In 2023, we believe more investors and companies will seek to assess the social and financial costs associated with water scarcity and droughts. Some sectors, including utilities, oil and gas, and agribusiness, are more exposed to water stress than others and will face greater operating and financial challenges.

What is the new sustainable finance strategy? ›

The renewed sustainable finance strategy was adopted on 6 July 2021. It aims to support the financing of the transition to a sustainable economy by proposing action in four areas: transition finance, inclusiveness, resilience and contribution of the financial system and global ambition.

What is a sustainable finance framework? ›

Sustainable finance refers to the process of taking environmental, social and governance (ESG) considerations into account when making investment decisions in the financial sector, leading to more long-term investments in sustainable economic activities and projects.

What is the future of sustainable finance? ›

Raising capital to support sustainable business models; creating opportunities for investors; investing directly to drive growth in underserved communities. Creating innovative tools and products to help consumers take control of their financial lives; opening doors globally for local entrepreneurs.

Why is sustainability important 2023? ›

Sustainability is no longer simply something that is “nice to have.” It is essential for protecting the planet, tackling inequality and improving the quality of our lives - both now and in years to come. It is also key to attracting the workers that will help you fulfil your strategic goals.

How does sustainable packaging work? ›

Sustainable packaging is an integral part of the 'circular economy'. Eco-friendly packaging uses raw materials and then restores them to their origins, minimizing waste of precious resources – like water and energy – necessary for their production.

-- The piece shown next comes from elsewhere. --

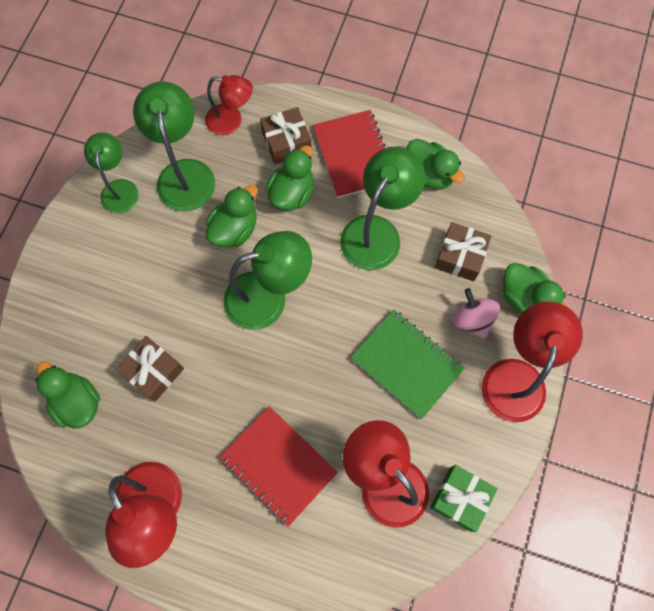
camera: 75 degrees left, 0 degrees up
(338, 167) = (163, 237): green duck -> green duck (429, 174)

What are the sustainability goals for 2024? ›

The Forum placed a special emphasis on the Sustainable Development Goals that will be reviewed at the 2024 HLPF, namely Goal 1 (no poverty); Goal 2 (zero hunger); Goal 13 (climate action); Goal 16 (peace and justice); and Goal 17 (partnership for the Goals).

What is the conclusion of sustainable finance? ›

Conclusion. Sustainable finance represents a crucial evolution in the financial world, aligning financial investments and decisions with environmental, social and governance objectives.

What is the biggest problem in sustainability? ›

Governments, companies and individuals are becoming aware of what are the threats to sustainability and are taking action.
  • Climate Change. Climate change is widely seen as the biggest challenge of our age. ...
  • Biodiversity Loss. ...
  • Pollution. ...
  • Drought and water scarcity. ...
  • Resource Depletion. ...
  • Deforestation.

Why is sustainable finance important? ›

It's about supporting economic growth while simultaneously using the power of investment funds to back companies that uphold the highest standards in environmental, social, and governance aspects. It's not simply about where the money goes, but how it's used to foster a better, more sustainable world.

What is the framework for sustainable finance? ›

The Sustainable Finance Framework (“SFF” or “the Framework”) consists of a summary of CIMB's sustainability governance, policies, and implementation of sustainable finance for reference by stakeholders including customers, investors, regulators, civil society organisations and others.

What does 2023 hold for ESG and sustainable investing? ›

Investor demand for ESG products cooled, as the third quarter of 2023 saw the fourth consecutive quarter of net outflows from sustainable funds in the United States. But in our view, the market pullback on ESG is a natural and anticipated course correction, rather than a death knell.